Problem to work on: Transcribe every line of the listing below verbatim, leaving out the pictures.
────
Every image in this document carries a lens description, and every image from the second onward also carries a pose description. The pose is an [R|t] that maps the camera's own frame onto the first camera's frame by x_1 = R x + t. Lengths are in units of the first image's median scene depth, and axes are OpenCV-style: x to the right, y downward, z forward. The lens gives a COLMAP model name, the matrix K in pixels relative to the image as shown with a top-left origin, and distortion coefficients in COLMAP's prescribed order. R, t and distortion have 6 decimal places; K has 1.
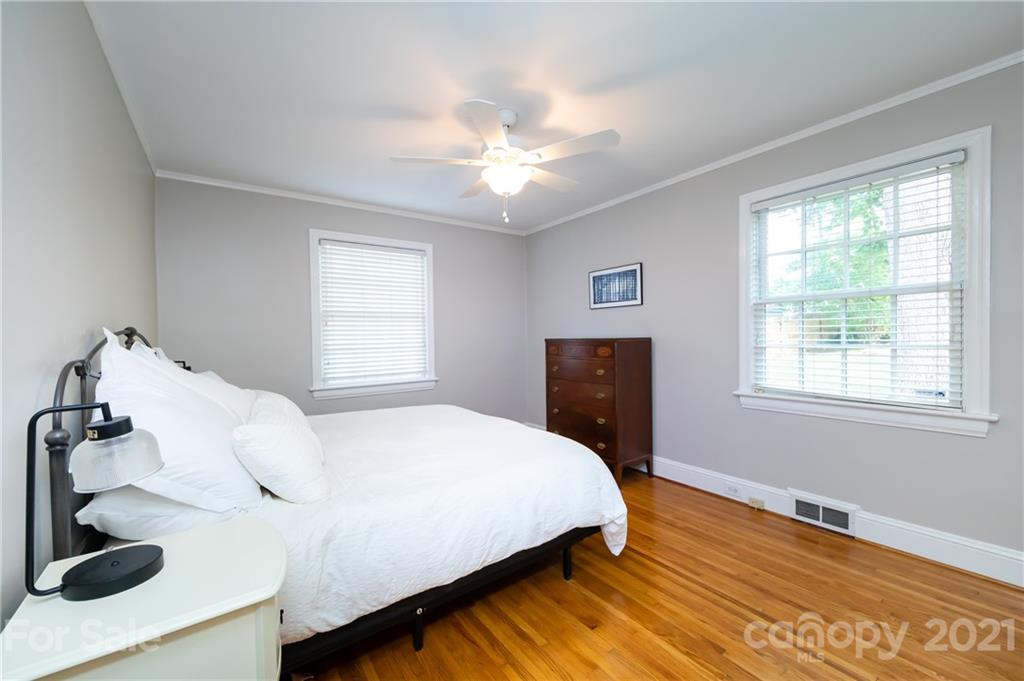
lens RADIAL K [[408.1, 0, 511.8], [0, 408.1, 341.7], [0, 0, 1]] dist [0.000246, -0.000078]
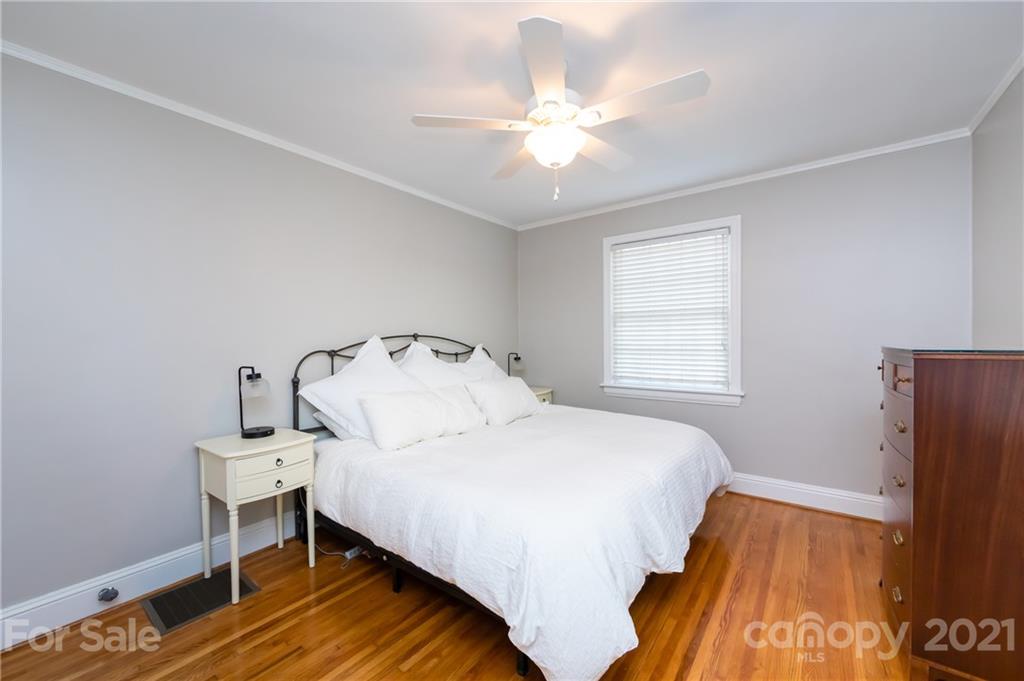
lens RADIAL K [[408.1, 0, 511.8], [0, 408.1, 341.7], [0, 0, 1]] dist [0.000246, -0.000078]
pose [[0.287068, 0.023901, -0.957612, 0.480768], [-0.011083, 0.999705, 0.021629, -0.020091], [0.957846, 0.004404, 0.287248, 0.446806]]
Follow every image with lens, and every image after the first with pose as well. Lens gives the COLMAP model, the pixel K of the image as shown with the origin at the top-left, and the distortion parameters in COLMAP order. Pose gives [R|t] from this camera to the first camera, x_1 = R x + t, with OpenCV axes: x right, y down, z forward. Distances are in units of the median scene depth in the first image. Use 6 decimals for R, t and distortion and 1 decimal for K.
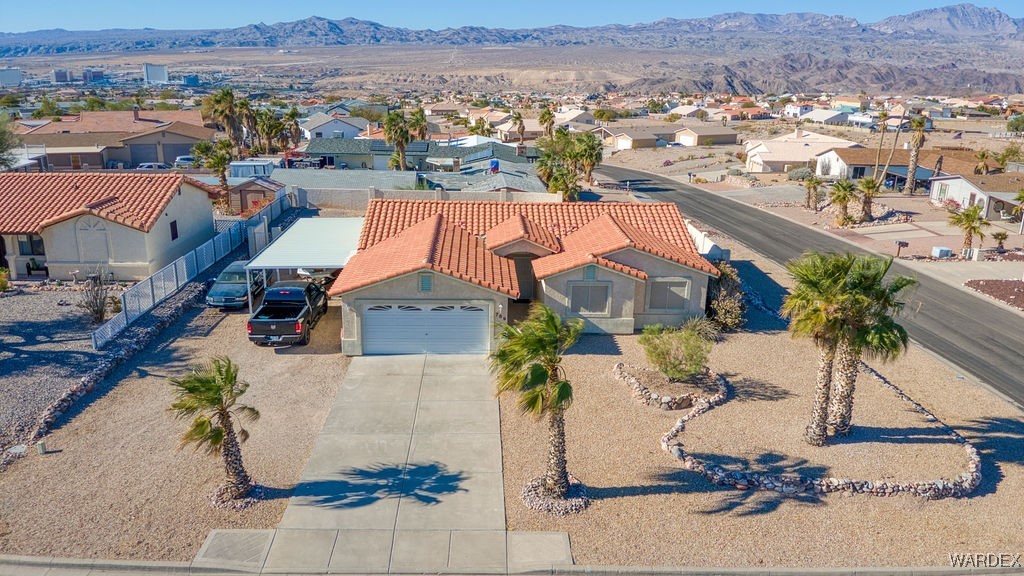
lens RADIAL K [[743.7, 0, 514.5], [0, 743.7, 291.3], [0, 0, 1]] dist [0.110201, -0.211629]
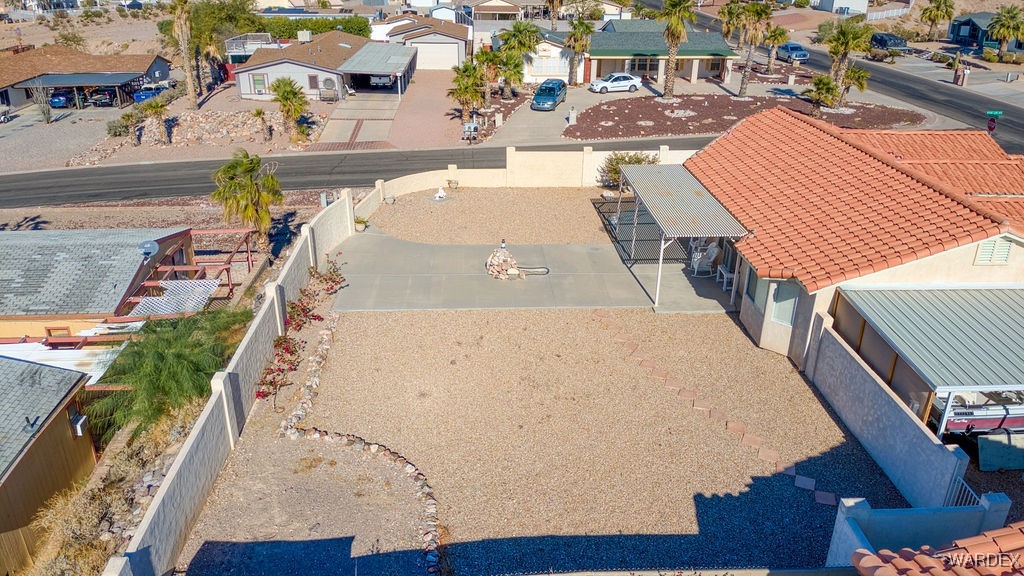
lens RADIAL K [[743.7, 0, 514.5], [0, 743.7, 291.3], [0, 0, 1]] dist [0.110201, -0.211629]
pose [[0.001634, -0.432083, 0.901832, -0.865996], [0.288247, 0.863759, 0.413320, -0.503145], [-0.957555, 0.259275, 0.125958, 1.651032]]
────
Expected output:
Every image in this document carries a lens description, and every image from the second onward also carries a pose description. The pose is an [R|t] that maps the camera's own frame onto the first camera's frame by x_1 = R x + t. Lengths are in units of the first image's median scene depth, and axes are OpenCV-style: x to the right, y downward, z forward. The lens gives a COLMAP model name, the matrix K in pixels relative to the image as shown with a top-left origin, and distortion coefficients in COLMAP's prescribed order. R, t and distortion have 6 decimal places; K has 1.
lens RADIAL K [[408.1, 0, 511.8], [0, 408.1, 341.7], [0, 0, 1]] dist [0.000246, -0.000078]
lens RADIAL K [[408.1, 0, 511.8], [0, 408.1, 341.7], [0, 0, 1]] dist [0.000246, -0.000078]
pose [[0.287068, 0.023901, -0.957612, 0.480768], [-0.011083, 0.999705, 0.021629, -0.020091], [0.957846, 0.004404, 0.287248, 0.446806]]
Follow every image with lens, and every image after the first with pose as well. Lens gives the COLMAP model, the pixel K of the image as shown with the origin at the top-left, and the distortion parameters in COLMAP order. Pose gives [R|t] from this camera to the first camera, x_1 = R x + t, with OpenCV axes: x right, y down, z forward. Distances are in units of the median scene depth in the first image. Use 6 decimals for R, t and distortion and 1 decimal for K.
lens RADIAL K [[743.7, 0, 514.5], [0, 743.7, 291.3], [0, 0, 1]] dist [0.110201, -0.211629]
lens RADIAL K [[743.7, 0, 514.5], [0, 743.7, 291.3], [0, 0, 1]] dist [0.110201, -0.211629]
pose [[0.001634, -0.432083, 0.901832, -0.865996], [0.288247, 0.863759, 0.413320, -0.503145], [-0.957555, 0.259275, 0.125958, 1.651032]]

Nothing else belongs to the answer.